What is the intuition behind pushouts and pullbacks in category theory?

Question

What is the intuition behind pullbacks and pushouts? For example I know that for terminal objects kind of end a category, they are kind of last is some sense, and that a product is a kind of pair, but what about pullbacks and pushouts what are the reasoning behind this names?

Answer 1

Pullbacks are fibred-products, i.e., a product with some compatibility restrictions. The terminology came from differential geometry when you really pull differential forms or their bundle on $B$ back to differential forms or their bundle on $A$ along immersion $A\to B$. Product $A\times B$ is just a special case when you pullback $$ \require{AMScd} \begin{CD} @. B\\ @. @V{!}VV\\ A@>{!}>> 1 \end{CD} $$ which the terminal object $1$ doesn't impose any restrictions, and get $$ \begin{CD} A\times B@>{\operatorname{proj}_2}>> B\\ @V{\operatorname{proj}_1}VV @V{!}VV\\ A@>{!}>> 1 \end{CD} $$

Dually we have pushouts as a kind of sum, subject to some constraint. Indeed, in Sets we have the disjoint union $$ \begin{CD} \varnothing@>{!}>> B\\ @V{!}VV @V{i_2}VV\\ A@>{i_1}>> A\amalg B \end{CD} $$ as the pushout of $\varnothing\to A,B$, and we also have $$ \begin{CD} A\cap B@>>> B\\ @VVV @VVV\\ A@>>> A\cup B \end{CD}. $$ I don't think "pushout" was coined before the late-1940s when category theory came along, and merely chosen because it is clearly opposite to "pullback" (a similar word "pushforward" existed in other context but that name was not chosen).

Answer 2

Pullbacks generalise many common situations; they can be thought of as equationally defined sub-objects or as the subobjects of products that satisfy certain equations.
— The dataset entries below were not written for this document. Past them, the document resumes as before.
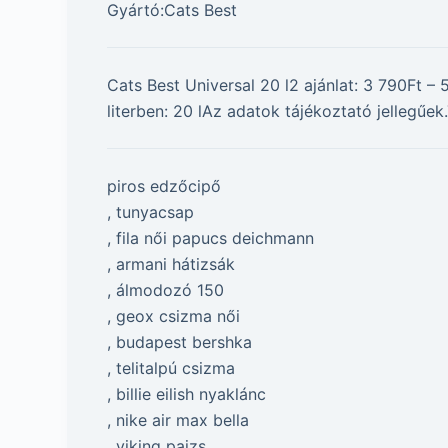
Gyártó:Cats Best
Cats Best Universal 20 l2 ajánlat: 3 790Ft
literben: 20 lAz adatok tájékoztató jellegű
piros edzőcipő
, tunyacsap
, fila női papucs deichmann
, armani hátizsák
, álmodozó 150
, geox csizma női
, budapest bershka
, telitalpú csizma
, billie eilish nyaklánc
, nike air max bella
, viking pajzs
Here are a few examples of pullbacks off the top of my head:

• inverse images are pullbacks
• intersection of subsets is a pullback
  • more generally, intersection of (copies of) structures embedded in common larger structure, is a pullback; e.g., see here
• equationally defined categories (including sets) are pullbacks
  • E.g., the category of elements of a functor to sets is obtained via pullback
  • E.g., the set of solutions to any equation in two unknowns, such as $3x + 2 = y$, is obtained by pullback
• Relations are essentially spans and then relation composition is given by pullback
• characteristic predicate for sets make certain squares pullback, and that condition is used to specify characteristic arrows and truth-objects in general categories
• (binary) pullbacks and a terminal object yield all (finite) limits
  • E.g., products and equalisers are pullbacks

In contrast, whereas pullbacks let us intersect in a mutual context, pushouts let us union along a mutual shared context. E.g., the pushout of two graph homomorphisms $A \leftarrow I \rightarrow B$ is essentially the union $A \cup B$ but we 'identify' (glue, "make equal") all the pieces that orginate from $I$; i.e., we make the disjoint union but treat the images of $I$ as being "the same" and so do not repeat those parts.